■ Problems to solve ■
(A) Reproduce the passage of the drought essay from "It is the Ides" to "the trout season.".
(B) In the drought essay, when is peak runoff expected this year?

■ Passage shown ■
═══

Looking at the Future through the Lens  of This Drought

drought drought
OUR CURRENT DROUGHT MAY PROVIDE LESSONS ABOUT FUTURE FISHING CONDITIONS.

The worst that can be said of a man is that he did not pay attention.

William Meredeth


It is the Ides of March, and I am sitting outside on an unseasonably warm afternoon, looking at the Sierra Crest. What little snow there is lies high in the mountains, and there is a lot more rock showing than white stuff. It is hard to imagine that five years ago, I was writing a magazine piece about how to deal with the high runoffs expected following a record snow year. One thing that struck me then was that although we had experienced two successive big snow years, the runoff actually peaked earlier in the year than I would have anticipated. This was because the overnight lows in the high country had been rising over time, and the point when the snowpack did not freeze up at night was coming earlier in the year than normal. This year, as I write, we are looking at peak runoff in early April, weeks before the traditional opening of the trout season.

═══

■ Data excerpts ■

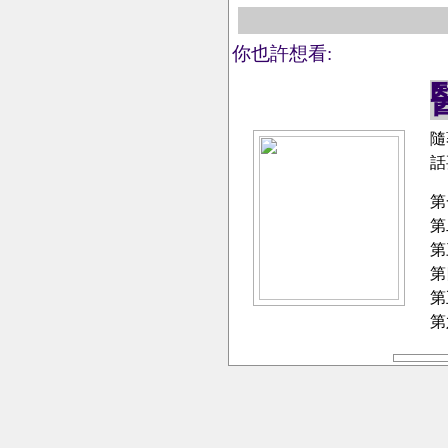
你也許想看:
隨
話
第
第
第
第
第
第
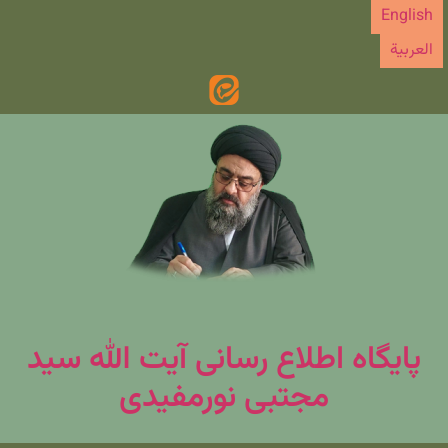
رش
English
ه
العربیة
حتوا
پایگاه اطلاع رسانی آیت الله سید
مجتبی نورمفیدی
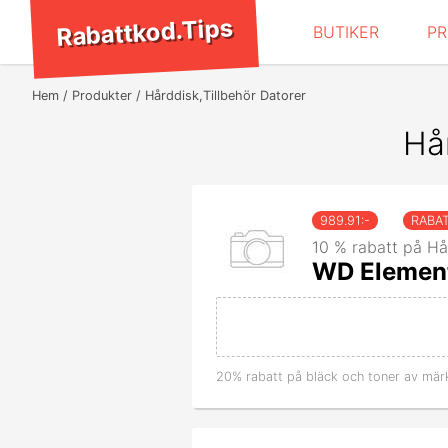
Rabattkod.Tips
BUTIKER
P
Hem
Produkter
Hårddisk,Tillbehör Datorer
Hår
989.91
:-
RABA
10 % rabatt på Hå
WD Element
20% rabatt på bläck och toner av mär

═══

■ Exercise results ■
(A)
It is the Ides of March, and I am sitting outside on an unseasonably warm afternoon, looking at the Sierra Crest. What little snow there is lies high in the mountains, and there is a lot more rock showing than white stuff. It is hard to imagine that five years ago, I was writing a magazine piece about how to deal with the high runoffs expected following a record snow year. One thing that struck me then was that although we had experienced two successive big snow years, the runoff actually peaked earlier in the year than I would have anticipated. This was because the overnight lows in the high country had been rising over time, and the point when the snowpack did not freeze up at night was coming earlier in the year than normal. This year, as I write, we are looking at peak runoff in early April, weeks before the traditional opening of the trout season.

(B) In early April, weeks before the traditional opening of the trout season.